It all feels frighteningly contemporary.
I’ve just been listening to a fascinating podcast on BBC Sounds
called ‘Things Fell Apart’
in which the journalist Jon Ronson
explores the origins of the culture wars
that currently dominate social media.
It has been salutary to discover
how often Christians have been the originators or instigators
of social movements that have oppressed, and continue to oppress,
the lives of countless people.
From the pro-life movement,
to anti-Trans activism, to the Q Anon conspiracy,
to cancel culture, to racist bullying on Snapchat,
Christians do not have a proud record of tolerance and justice.
My own recent negative experience
at the hands of hostile Christians online
has left me both shaken but also somewhat despairing,
that those whose hearts are supposed to bring forth
the life-giving water of the Holy Spirit as a blessing to the world,
and as a gift of healing to the nations, the climate, and the planet;
have instead become the self-imposed gate-keepers of orthodoxy
in ways that divide, demean, and destroy.

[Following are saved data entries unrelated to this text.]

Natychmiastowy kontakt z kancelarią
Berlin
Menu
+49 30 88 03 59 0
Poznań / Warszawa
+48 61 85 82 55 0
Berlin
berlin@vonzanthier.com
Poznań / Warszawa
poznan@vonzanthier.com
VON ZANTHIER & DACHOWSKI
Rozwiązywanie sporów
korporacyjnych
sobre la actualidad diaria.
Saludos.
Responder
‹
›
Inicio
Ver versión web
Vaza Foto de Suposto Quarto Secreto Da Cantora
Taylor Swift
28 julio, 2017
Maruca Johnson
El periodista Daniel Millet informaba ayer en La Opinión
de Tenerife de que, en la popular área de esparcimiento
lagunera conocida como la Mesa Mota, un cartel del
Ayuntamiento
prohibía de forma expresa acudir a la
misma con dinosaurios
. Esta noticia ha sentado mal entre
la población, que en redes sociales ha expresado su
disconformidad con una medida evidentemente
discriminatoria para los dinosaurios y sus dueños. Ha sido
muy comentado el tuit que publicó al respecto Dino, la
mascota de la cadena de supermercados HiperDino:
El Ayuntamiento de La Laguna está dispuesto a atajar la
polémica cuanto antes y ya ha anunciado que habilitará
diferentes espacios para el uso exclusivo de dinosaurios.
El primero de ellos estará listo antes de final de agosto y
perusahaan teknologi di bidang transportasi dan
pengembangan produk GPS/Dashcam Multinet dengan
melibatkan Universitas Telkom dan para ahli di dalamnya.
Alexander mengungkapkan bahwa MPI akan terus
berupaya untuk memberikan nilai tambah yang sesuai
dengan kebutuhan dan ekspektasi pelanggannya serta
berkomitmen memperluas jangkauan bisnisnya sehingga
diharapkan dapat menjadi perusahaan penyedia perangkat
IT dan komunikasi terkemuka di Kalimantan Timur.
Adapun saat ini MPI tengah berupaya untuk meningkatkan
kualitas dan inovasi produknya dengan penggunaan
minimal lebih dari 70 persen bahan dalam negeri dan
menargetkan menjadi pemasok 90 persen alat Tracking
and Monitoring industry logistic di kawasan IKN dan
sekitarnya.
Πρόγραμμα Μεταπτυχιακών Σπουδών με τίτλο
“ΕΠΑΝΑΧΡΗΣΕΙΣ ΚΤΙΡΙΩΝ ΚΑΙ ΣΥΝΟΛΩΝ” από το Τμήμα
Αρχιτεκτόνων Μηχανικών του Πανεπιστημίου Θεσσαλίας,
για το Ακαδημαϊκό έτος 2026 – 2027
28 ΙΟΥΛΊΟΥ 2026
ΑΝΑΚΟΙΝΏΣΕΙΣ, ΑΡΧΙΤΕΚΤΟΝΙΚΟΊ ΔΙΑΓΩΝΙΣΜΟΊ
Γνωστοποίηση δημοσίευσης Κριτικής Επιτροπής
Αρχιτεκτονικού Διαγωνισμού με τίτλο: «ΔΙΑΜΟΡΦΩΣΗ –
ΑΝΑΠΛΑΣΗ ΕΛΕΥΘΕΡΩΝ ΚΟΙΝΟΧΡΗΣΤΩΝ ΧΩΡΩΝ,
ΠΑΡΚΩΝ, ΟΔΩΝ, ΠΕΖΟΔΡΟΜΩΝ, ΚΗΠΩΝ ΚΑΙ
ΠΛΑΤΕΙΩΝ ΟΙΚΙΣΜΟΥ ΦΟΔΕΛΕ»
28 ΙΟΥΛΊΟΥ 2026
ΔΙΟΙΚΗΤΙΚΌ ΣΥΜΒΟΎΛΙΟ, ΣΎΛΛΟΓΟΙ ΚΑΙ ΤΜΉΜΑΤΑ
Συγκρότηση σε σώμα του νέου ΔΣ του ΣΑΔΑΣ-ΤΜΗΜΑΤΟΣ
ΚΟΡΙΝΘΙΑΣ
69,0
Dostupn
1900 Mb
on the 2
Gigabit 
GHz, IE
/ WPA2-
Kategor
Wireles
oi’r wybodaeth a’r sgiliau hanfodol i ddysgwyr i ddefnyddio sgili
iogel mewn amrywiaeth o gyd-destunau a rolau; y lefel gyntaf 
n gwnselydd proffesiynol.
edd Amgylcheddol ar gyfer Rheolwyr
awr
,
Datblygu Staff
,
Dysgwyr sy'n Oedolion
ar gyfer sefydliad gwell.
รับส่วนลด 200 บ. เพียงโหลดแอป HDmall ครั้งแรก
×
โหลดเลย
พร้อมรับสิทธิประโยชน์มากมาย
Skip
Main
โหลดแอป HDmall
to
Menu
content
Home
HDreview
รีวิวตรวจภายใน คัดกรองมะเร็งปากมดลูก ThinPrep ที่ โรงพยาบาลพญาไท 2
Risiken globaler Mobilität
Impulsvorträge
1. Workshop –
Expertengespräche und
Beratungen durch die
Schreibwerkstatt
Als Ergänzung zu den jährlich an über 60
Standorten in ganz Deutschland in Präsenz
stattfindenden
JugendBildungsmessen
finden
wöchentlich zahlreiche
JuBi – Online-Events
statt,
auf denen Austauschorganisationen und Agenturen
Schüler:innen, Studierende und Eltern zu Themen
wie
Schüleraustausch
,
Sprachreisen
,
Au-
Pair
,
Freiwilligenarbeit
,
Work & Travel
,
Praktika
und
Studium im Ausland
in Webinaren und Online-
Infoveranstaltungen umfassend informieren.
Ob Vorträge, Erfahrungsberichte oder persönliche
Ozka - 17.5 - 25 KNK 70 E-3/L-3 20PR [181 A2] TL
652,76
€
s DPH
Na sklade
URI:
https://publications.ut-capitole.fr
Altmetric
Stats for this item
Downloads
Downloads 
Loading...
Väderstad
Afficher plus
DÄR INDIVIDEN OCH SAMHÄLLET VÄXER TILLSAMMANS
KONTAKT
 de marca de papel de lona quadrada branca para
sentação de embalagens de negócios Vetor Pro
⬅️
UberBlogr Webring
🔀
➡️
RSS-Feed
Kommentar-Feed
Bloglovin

Friends, this call to be the bearers
of the water of the Spirit of life to the world
is not an abstract calling.
It is not something we can or should
try to do alone or in secret.
Rather, it is a call to collective action;
it’s a call to build communities of love and acceptance
and to offer them as a gift to all
who are longing for somewhere to belong;
it is a call to engage in acts of justice,
building creation-centred communities
with a bias to the poor;
it is a call to challenge any system, whether secular or religious,
which excludes or perpetuates injustice.
It is, therefore, a call to controversy and to courage;
but it is also a call to generosity, to healing,
to love, and to life.
Let anyone who is thirsty come, and drink.